### [What you are asked to do]
Transcribe the records below in full; pictures stay out of the copy.
━━━━━━━━━━━━━━━━
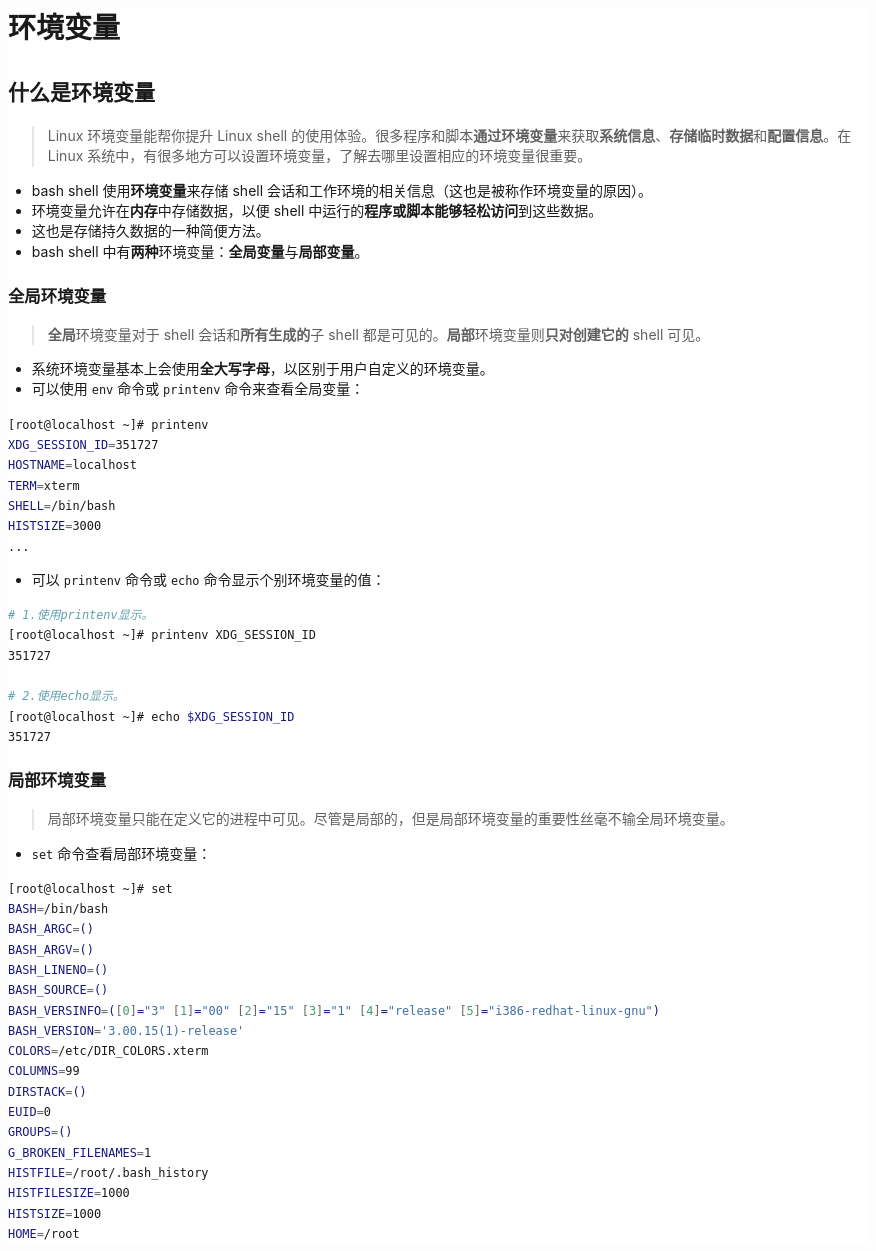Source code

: # 环境变量

## 什么是环境变量

> Linux 环境变量能帮你提升 Linux shell 的使用体验。很多程序和脚本**通过环境变量**来获取**系统信息**、**存储临时数据**和**配置信息**。在 Linux 系统中，有很多地方可以设置环境变量，了解去哪里设置相应的环境变量很重要。

- bash shell 使用**环境变量**来存储 shell 会话和工作环境的相关信息（这也是被称作环境变量的原因）。
- 环境变量允许在**内存**中存储数据，以便 shell 中运行的**程序或脚本能够轻松访问**到这些数据。
- 这也是存储持久数据的一种简便方法。
- bash shell 中有**两种**环境变量：**全局变量**与**局部变量**。

### 全局环境变量

> **全局**环境变量对于 shell 会话和**所有生成的**子 shell 都是可见的。**局部**环境变量则**只对创建它的** shell 可见。

- 系统环境变量基本上会使用**全大写字母**，以区别于用户自定义的环境变量。
- 可以使用 `env` 命令或 `printenv` 命令来查看全局变量：

```sh
[root@localhost ~]# printenv
XDG_SESSION_ID=351727
HOSTNAME=localhost
TERM=xterm
SHELL=/bin/bash
HISTSIZE=3000
...
```

- 可以 `printenv` 命令或 `echo` 命令显示个别环境变量的值：

```sh
# 1.使用printenv显示。
[root@localhost ~]# printenv XDG_SESSION_ID
351727

# 2.使用echo显示。
[root@localhost ~]# echo $XDG_SESSION_ID
351727
```

### 局部环境变量

> 局部环境变量只能在定义它的进程中可见。尽管是局部的，但是局部环境变量的重要性丝毫不输全局环境变量。

- `set` 命令查看局部环境变量：

```sh
[root@localhost ~]# set
BASH=/bin/bash
BASH_ARGC=()
BASH_ARGV=()
BASH_LINENO=()
BASH_SOURCE=()
BASH_VERSINFO=([0]="3" [1]="00" [2]="15" [3]="1" [4]="release" [5]="i386-redhat-linux-gnu")
BASH_VERSION='3.00.15(1)-release'
COLORS=/etc/DIR_COLORS.xterm
COLUMNS=99
DIRSTACK=()
EUID=0
GROUPS=()
G_BROKEN_FILENAMES=1
HISTFILE=/root/.bash_history
HISTFILESIZE=1000
HISTSIZE=1000
HOME=/root
```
━━━━━━━━━━━━━━━━
### [Output]
Source code

: # 环境变量

## 什么是环境变量

> Linux 环境变量能帮你提升 Linux shell 的使用体验。很多程序和脚本**通过环境变量**来获取**系统信息**、**存储临时数据**和**配置信息**。在 Linux 系统中，有很多地方可以设置环境变量，了解去哪里设置相应的环境变量很重要。

- bash shell 使用**环境变量**来存储 shell 会话和工作环境的相关信息（这也是被称作环境变量的原因）。
- 环境变量允许在**内存**中存储数据，以便 shell 中运行的**程序或脚本能够轻松访问**到这些数据。
- 这也是存储持久数据的一种简便方法。
- bash shell 中有**两种**环境变量：**全局变量**与**局部变量**。

### 全局环境变量

> **全局**环境变量对于 shell 会话和**所有生成的**子 shell 都是可见的。**局部**环境变量则**只对创建它的** shell 可见。

- 系统环境变量基本上会使用**全大写字母**，以区别于用户自定义的环境变量。
- 可以使用 `env` 命令或 `printenv` 命令来查看全局变量：

```sh
[root@localhost ~]# printenv
XDG_SESSION_ID=351727
HOSTNAME=localhost
TERM=xterm
SHELL=/bin/bash
HISTSIZE=3000
...
```

- 可以 `printenv` 命令或 `echo` 命令显示个别环境变量的值：

```sh
# 1.使用printenv显示。
[root@localhost ~]# printenv XDG_SESSION_ID
351727

# 2.使用echo显示。
[root@localhost ~]# echo $XDG_SESSION_ID
351727
```

### 局部环境变量

> 局部环境变量只能在定义它的进程中可见。尽管是局部的，但是局部环境变量的重要性丝毫不输全局环境变量。

- `set` 命令查看局部环境变量：

```sh
[root@localhost ~]# set
BASH=/bin/bash
BASH_ARGC=()
BASH_ARGV=()
BASH_LINENO=()
BASH_SOURCE=()
BASH_VERSINFO=([0]="3" [1]="00" [2]="15" [3]="1" [4]="release" [5]="i386-redhat-linux-gnu")
BASH_VERSION='3.00.15(1)-release'
COLORS=/etc/DIR_COLORS.xterm
COLUMNS=99
DIRSTACK=()
EUID=0
GROUPS=()
G_BROKEN_FILENAMES=1
HISTFILE=/root/.bash_history
HISTFILESIZE=1000
HISTSIZE=1000
HOME=/root
```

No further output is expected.